Source extract:
Participants, as required by Steinberg, must bring an artistic response to a particular topic for every workshop. And for two weeks, when he first showed up, Benton didn’t speak, Steinberg remembered. Not one word. No contribution. No discussion.
“Always hard with ballplayers,” Steinberg said, “because we have an impression that they’re not thinkers.”
But he came back. Always. So she figured there was something.
It hurts Regina Sherman to say, as a mother. But many simply never saw her son’s potential. Benton grew up with a stutter, taking speech classes through his time at Pittsburg High in the Bay Area, birthing a highly intentional and oft-deliberate approach to speaking. He had learning differences, his Pittsburg football coaches came to find, that sometimes necessitated explaining his assignments repeatedly. Sherman, herself, never anticipated Benton going to college for financial reasons, a largely single mother making ends meet on a nurse’s assistant’s salary.
Centennial High offensive lineman Ryan Suliafu, left, reaches out against Pittsburg High defensive tackle De’jon Benton in the first half of a game Aug. 25, 2017, in Corona. (Terry Pierson, The Press-Enterprise/SCNG)
But Benton was recruited by USC out of Pittsburg, and has stuck out four tumultuous years as a Trojan to become a key piece of USC’s defensive line. Found himself, too, through lyricism and spoken-word, an outlet that’s grown since he first started putting pen to paper in high school.
When the 6-foot-1, 270-pound redshirt senior finally shared at the workshop, Benton gave an off-the-cuff, “Shakespearean” spoken-word performance, as Aim4TheHeart outreach director Louis King said, that blew the group away.
“I was like, ‘Oh, (expletive)’ … this kid’s mind is really special,” Steinberg said.
His second time sharing was written. And on the way from USC’s practice field, in the back of an Uber, Benton scratched a series of words out in his notebook, coming to stand in front of the group that night in black shorts adorned with a small USC logo. Pensive as ever.
Then launching into a story in spoken-word, voice deep and unwavering, of his journey, of heartbreak and blood spillage and a young man trying to make sense of chaos in the world around him.
***
I ask myself, he began, what would help me reach this potential?
In the eighth grade, Sherman got a call from one of Benton’s teachers, saying he was acting up in class. That was nothing new – the school rung her quite literally every single day about her son, Sherman emphasized – but the circumstances were. Somehow, he was goofing around, stood up on a chair, sat down and broke it.
Wait, how does he sit down and break a chair? Sherman questioned. “I don’t know,” she was told, “but he broke a chair.”

Exercise goal:
Which people does the passage about De'jon Benton identify by both first and last name?

Data items:
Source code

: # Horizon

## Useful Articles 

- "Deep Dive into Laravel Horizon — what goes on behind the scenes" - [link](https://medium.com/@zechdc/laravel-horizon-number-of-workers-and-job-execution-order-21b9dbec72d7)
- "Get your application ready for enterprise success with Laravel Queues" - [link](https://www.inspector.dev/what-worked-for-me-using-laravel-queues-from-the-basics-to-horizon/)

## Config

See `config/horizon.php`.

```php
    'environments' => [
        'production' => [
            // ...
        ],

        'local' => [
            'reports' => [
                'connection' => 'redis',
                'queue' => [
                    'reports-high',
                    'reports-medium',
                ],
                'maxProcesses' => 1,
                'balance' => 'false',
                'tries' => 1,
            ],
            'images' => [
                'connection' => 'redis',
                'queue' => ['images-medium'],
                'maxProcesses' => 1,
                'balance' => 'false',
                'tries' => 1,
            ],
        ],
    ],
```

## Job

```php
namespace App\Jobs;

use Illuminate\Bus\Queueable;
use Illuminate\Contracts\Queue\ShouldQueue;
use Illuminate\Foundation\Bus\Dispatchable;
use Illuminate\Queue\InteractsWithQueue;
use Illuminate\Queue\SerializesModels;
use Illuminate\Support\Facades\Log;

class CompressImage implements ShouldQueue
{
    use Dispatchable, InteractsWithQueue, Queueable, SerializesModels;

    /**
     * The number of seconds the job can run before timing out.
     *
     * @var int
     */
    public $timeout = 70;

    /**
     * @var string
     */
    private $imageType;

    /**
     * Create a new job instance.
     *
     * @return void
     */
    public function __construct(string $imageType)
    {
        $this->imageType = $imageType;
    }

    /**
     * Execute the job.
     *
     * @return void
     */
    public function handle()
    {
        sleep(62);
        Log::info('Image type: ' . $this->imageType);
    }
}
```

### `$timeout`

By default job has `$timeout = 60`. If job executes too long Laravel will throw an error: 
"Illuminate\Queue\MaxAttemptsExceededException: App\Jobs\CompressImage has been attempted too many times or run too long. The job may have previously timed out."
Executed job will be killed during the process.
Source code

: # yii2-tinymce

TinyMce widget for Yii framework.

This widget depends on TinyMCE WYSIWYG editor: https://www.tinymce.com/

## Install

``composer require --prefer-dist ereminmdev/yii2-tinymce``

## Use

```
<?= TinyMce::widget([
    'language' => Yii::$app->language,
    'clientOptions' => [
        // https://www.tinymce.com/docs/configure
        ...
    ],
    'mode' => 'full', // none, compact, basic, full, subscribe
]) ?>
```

Your solution:
Regina Sherman, Ryan Suliafu, De'jon Benton, Terry Pierson, Louis King